South African tax laws could result in foreign, passive investors in certain funds with a South African presence unexpectedly being regarded as having permanent establishments in South Africa.

Recognising that this situation is unacceptable, an amendment provides that qualifying (essentially passive foreign) investors in equity funds constituted as partnerships or trusts will not be regarded as having a South African permanent establishment by virtue of such investment.

Although this amendment is a positive step in the right direction it seems unnecessarily limited to:

  • equity funds. Why not include funds with underlying investments in resources, renewable energy, agriculture and other popular African investments?
  • avoiding a permanent establishment for the investor. Why not extend the provision to avoid the fund's tax residence being in South Africa by virtue of the actions, in South Africa, of its managers?

This amendment comes into operation from the commencement of tax years commencing on or after 1 January 2011.

Transfer pricing and thin cap rules

Effective from tax years commencing on or after 1 October 2011, the transfer pricing and thin cap rules will be contained and dealt with in one composite section.

This will mean that thin cap rules will in future also apply to local branches of foreign companies.

In order for the rules to be invoked, it is now explicitly required that a tax benefit must result from the non-compliant transaction.

In the case of a contravention of the arm's length principle, the remedy will be broader than a simple adjustment of the price. Rather, the contravening transaction can be taxed as if it was entered into between independent persons dealing at arm's length.

The headquarter company regime

The introduction of the headquarter company regime is directed at establishing South Africa as a jurisdiction of choice for investments into Africa.

Essentially, the regime provides for a relaxation for headquarter companies of the controlled foreign company and arm's length rules, and for dividends declared by these companies to benefit from the same exemptions available to foreign dividends. In the context of the headquarter company regime, all dividends declared by the company will escape taxation under the participation exemption, except those connected to round-tripping transactions.

The requirements to qualify as a headquarter company are strict and, apart from the third requirement listed below, must be complied with without interruption during its existence.
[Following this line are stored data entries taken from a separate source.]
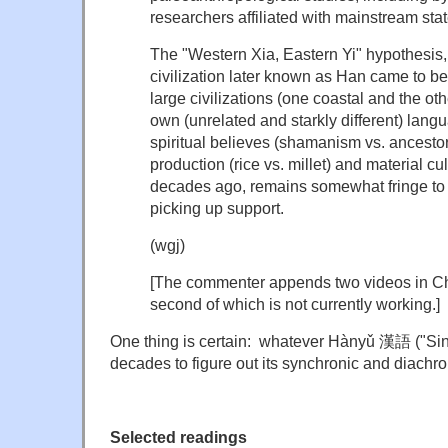
researchers affiliated with mainstream state
The "Western Xia, Eastern Yi" hypothesis,
civilization later known as Han came to b
large civilizations (one coastal and the oth
own (unrelated and starkly different) langu
spiritual believes (shamanism vs. ancesto
production (rice vs. millet) and material c
decades ago, remains somewhat fringe to t
picking up support.
(wgj)
[The commenter appends two videos in C
second of which is not currently working.]
One thing is certain: whatever Hànyǔ 漢語 ("Sinitic
decades to figure out its synchronic and diachr
Selected readings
The requirements can be summarised as follows:

  • Its shareholders must hold 20% or more equity and voting rights.
  • 80% or more of the cost of its assets must be attributable to an interest of 20% or more in foreign companies. The interest is to be in the form of equity in, loans to or IP licensed to the foreign companies.
  • 80% or more of the total earnings of the company must consist of income from the above 20% interests, or gains on the disposal of these interests or IP.
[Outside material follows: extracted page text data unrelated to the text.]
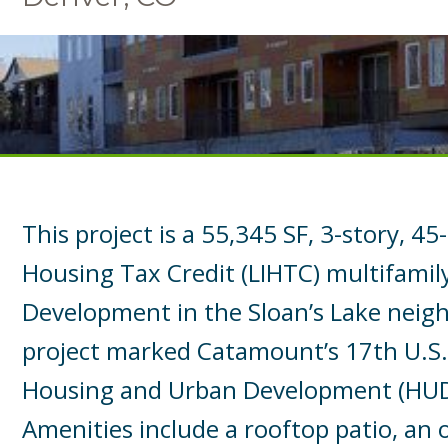
This project is a 55,345 SF, 3-story, 4
Housing Tax Credit (LIHTC) multifamil
Development in the Sloan’s Lake neig
project marked Catamount’s 17th U.S
Housing and Urban Development (HUD)
Amenities include a rooftop patio, an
It will be interesting to track the popularity of this regime in practice. The biggest challenge appears to be its introduction in isolation and in particular without a simultaneous offer of tax treaty benefits to investors in the rest of Africa. Much of its future success may depend on treaty re-negotiations by South Africa with other African countries to support the "Gateway into Africa" initiative.

Conclusion

As promised in the Budget, it is clear that the Revenue Authorities are having a thorough look at the South African tax treatment of international transactions. Taxpayers in this space should watch developments as it is clear that many of the amendments will require further refinement.
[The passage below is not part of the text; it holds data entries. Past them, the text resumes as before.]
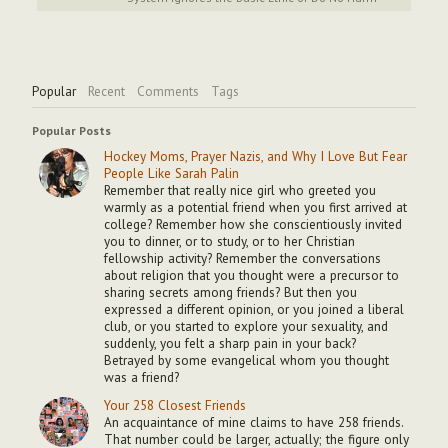
Popular
Recent
Comments
Tags
Popular Posts
Hockey Moms, Prayer Nazis, and Why I Love But Fear
People Like Sarah Palin
Remember that really nice girl who greeted you
warmly as a potential friend when you first arrived at
college? Remember how she conscientiously invited
you to dinner, or to study, or to her Christian
fellowship activity? Remember the conversations
about religion that you thought were a precursor to
sharing secrets among friends? But then you
expressed a different opinion, or you joined a liberal
club, or you started to explore your sexuality, and
suddenly, you felt a sharp pain in your back?
Betrayed by some evangelical whom you thought
was a friend?
Your 258 Closest Friends
An acquaintance of mine claims to have 258 friends.
That number could be larger, actually; the figure only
Taxpayers will need to re-assess their existing structures, especially those giving rise to South African interest being paid to non-residents and passive foreign structures relying on the participation exemption for the tax-free repatriation of dividends to South Africa.

On a more positive note, the amendments clearly signify an intention to support and facilitate international transactions and to clarify some of the many complications arising in analysing the tax treatment of these transactions.

The content of this article is intended to provide a general guide to the subject matter. Specialist advice should be sought about your specific circumstances.